Yes, that is nicer. Changed.

> Other than that one small nit, this looks fine to me:
> Reviewed-by: Ross Zwisler <ross.zwisler@linux.intel.com>

Thanks.

								Honza
diff mbox

Patch

diff --git a/fs/dax.c b/fs/dax.c
index 38f996976ebf..be39633d346e 100644
--- a/fs/dax.c
+++ b/fs/dax.c
@@ -1077,6 +1077,15 @@  dax_iomap_rw(struct kiocb *iocb, struct iov_iter *iter,
 }
 EXPORT_SYMBOL_GPL(dax_iomap_rw);
 
+static int dax_fault_return(int error)
+{
+	if (error == 0)
+		return VM_FAULT_NOPAGE;
+	if (error == -ENOMEM)
+		return VM_FAULT_OOM;
+	return VM_FAULT_SIGBUS;
+}
+
 /**
  * dax_iomap_fault - handle a page fault on a DAX file
  * @vma: The virtual memory area where the fault occurred
@@ -1109,12 +1118,6 @@  int dax_iomap_fault(struct vm_area_struct *vma, struct vm_fault *vmf,
 	if (pos >= i_size_read(inode))
 		return VM_FAULT_SIGBUS;
 
-	entry = grab_mapping_entry(mapping, vmf->pgoff, 0);
-	if (IS_ERR(entry)) {
-		error = PTR_ERR(entry);
-		goto out;
-	}
-
 	if ((vmf->flags & FAULT_FLAG_WRITE) && !vmf->cow_page)
 		flags |= IOMAP_WRITE;
 
@@ -1125,9 +1128,15 @@  int dax_iomap_fault(struct vm_area_struct *vma, struct vm_fault *vmf,
 	 */
 	error = ops->iomap_begin(inode, pos, PAGE_SIZE, flags, &iomap);
 	if (error)
-		goto unlock_entry;
+		return dax_fault_return(error);
 	if (WARN_ON_ONCE(iomap.offset + iomap.length < pos + PAGE_SIZE)) {
-		error = -EIO;		/* fs corruption? */
+		vmf_ret = dax_fault_return(-EIO);	/* fs corruption? */
+		goto finish_iomap;
+	}
+
+	entry = grab_mapping_entry(mapping, vmf->pgoff, 0);
+	if (IS_ERR(entry)) {
+		vmf_ret = dax_fault_return(PTR_ERR(entry));
 		goto finish_iomap;
 	}
 
@@ -1150,13 +1159,13 @@  int dax_iomap_fault(struct vm_area_struct *vma, struct vm_fault *vmf,
 		}
 
 		if (error)
-			goto finish_iomap;
+			goto error_unlock_entry;
 
 		__SetPageUptodate(vmf->cow_page);
 		vmf_ret = finish_fault(vmf);
 		if (!vmf_ret)

============

• _CHALLENGES_:
(a) Return the part of the kernel patch excerpt from "diff --git a/fs/dax.c" up to and including "int dax_fault_return(int error)", copied exactly.
(b) In the records, retype exactly every line from the line with "collector number: 90/46" up to and including the line with "collectors: P. C. Standley & H. C. Bollman".

============

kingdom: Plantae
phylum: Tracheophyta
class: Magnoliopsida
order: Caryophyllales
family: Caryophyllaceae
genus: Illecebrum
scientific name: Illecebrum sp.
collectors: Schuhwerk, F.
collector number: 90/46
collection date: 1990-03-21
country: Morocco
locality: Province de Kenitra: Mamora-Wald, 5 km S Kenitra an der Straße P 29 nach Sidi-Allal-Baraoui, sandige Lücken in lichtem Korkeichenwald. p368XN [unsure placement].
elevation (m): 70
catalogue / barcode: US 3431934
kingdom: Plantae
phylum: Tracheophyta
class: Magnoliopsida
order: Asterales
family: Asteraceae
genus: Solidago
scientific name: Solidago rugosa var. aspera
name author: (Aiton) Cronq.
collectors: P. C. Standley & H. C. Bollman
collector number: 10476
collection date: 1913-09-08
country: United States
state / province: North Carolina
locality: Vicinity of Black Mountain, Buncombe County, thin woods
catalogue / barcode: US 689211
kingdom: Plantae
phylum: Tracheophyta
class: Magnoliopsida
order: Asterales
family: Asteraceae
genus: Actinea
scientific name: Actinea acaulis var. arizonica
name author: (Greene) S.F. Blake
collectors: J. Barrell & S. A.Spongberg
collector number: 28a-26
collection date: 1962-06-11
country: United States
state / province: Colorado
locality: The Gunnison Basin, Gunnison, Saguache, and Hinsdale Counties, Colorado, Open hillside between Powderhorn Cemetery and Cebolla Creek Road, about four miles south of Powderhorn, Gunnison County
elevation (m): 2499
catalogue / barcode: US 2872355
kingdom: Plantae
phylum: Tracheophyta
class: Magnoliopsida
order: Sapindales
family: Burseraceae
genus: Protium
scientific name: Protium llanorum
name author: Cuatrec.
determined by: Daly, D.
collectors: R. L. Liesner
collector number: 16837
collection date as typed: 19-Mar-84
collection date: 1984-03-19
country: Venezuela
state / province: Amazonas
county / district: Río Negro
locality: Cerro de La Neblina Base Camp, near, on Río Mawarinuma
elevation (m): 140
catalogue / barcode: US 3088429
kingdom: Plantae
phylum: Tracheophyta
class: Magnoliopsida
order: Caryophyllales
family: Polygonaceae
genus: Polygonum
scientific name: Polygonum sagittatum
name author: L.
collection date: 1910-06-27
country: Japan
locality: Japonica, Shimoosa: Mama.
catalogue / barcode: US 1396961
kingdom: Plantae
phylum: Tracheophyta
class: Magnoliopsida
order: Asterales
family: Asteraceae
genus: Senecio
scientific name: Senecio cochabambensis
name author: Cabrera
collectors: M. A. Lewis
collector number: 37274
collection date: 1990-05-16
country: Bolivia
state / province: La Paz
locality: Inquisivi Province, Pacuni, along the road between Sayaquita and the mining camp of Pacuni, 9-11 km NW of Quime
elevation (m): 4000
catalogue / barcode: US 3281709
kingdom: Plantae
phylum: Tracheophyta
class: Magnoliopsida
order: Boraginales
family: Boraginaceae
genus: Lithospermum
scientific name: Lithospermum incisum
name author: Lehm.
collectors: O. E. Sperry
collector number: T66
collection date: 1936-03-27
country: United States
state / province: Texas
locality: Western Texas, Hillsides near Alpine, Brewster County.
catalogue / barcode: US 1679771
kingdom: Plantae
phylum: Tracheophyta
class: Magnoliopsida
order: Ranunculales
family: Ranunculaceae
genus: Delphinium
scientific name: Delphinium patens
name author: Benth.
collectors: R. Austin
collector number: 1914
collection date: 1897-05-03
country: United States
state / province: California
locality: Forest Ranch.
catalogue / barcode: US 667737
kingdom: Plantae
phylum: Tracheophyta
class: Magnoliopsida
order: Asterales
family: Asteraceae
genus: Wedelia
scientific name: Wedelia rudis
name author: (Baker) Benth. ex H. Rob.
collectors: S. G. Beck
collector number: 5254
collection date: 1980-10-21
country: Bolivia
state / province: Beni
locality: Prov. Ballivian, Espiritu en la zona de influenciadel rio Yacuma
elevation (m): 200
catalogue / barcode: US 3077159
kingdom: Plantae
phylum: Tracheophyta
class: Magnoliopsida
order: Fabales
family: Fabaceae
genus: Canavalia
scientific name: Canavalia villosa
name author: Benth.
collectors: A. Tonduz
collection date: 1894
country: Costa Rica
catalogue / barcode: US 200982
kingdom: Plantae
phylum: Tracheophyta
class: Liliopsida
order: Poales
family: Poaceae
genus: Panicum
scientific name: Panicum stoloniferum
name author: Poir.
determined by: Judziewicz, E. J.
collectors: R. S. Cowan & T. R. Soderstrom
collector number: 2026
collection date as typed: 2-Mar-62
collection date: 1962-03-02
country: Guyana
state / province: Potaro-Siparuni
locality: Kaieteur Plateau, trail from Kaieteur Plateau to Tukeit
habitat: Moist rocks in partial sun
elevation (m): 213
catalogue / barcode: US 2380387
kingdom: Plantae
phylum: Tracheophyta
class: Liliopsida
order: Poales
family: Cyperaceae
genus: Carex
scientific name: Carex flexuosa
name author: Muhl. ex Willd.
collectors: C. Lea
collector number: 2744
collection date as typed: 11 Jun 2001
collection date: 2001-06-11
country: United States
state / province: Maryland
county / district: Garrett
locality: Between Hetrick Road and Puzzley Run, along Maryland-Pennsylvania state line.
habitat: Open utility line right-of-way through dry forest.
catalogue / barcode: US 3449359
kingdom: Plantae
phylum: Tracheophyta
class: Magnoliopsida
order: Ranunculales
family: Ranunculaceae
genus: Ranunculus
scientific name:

============

• _PROBLEM SOLUTIONS_:
(a)
diff --git a/fs/dax.c b/fs/dax.c
index 38f996976ebf..be39633d346e 100644
--- a/fs/dax.c
+++ b/fs/dax.c
@@ -1077,6 +1077,15 @@  dax_iomap_rw(struct kiocb *iocb, struct iov_iter *iter,
 }
 EXPORT_SYMBOL_GPL(dax_iomap_rw);
 
+static int dax_fault_return(int error)

(b)
collector number: 90/46
collection date: 1990-03-21
country: Morocco
locality: Province de Kenitra: Mamora-Wald, 5 km S Kenitra an der Straße P 29 nach Sidi-Allal-Baraoui, sandige Lücken in lichtem Korkeichenwald. p368XN [unsure placement].
elevation (m): 70
catalogue / barcode: US 3431934
kingdom: Plantae
phylum: Tracheophyta
class: Magnoliopsida
order: Asterales
family: Asteraceae
genus: Solidago
scientific name: Solidago rugosa var. aspera
name author: (Aiton) Cronq.
collectors: P. C. Standley & H. C. Bollman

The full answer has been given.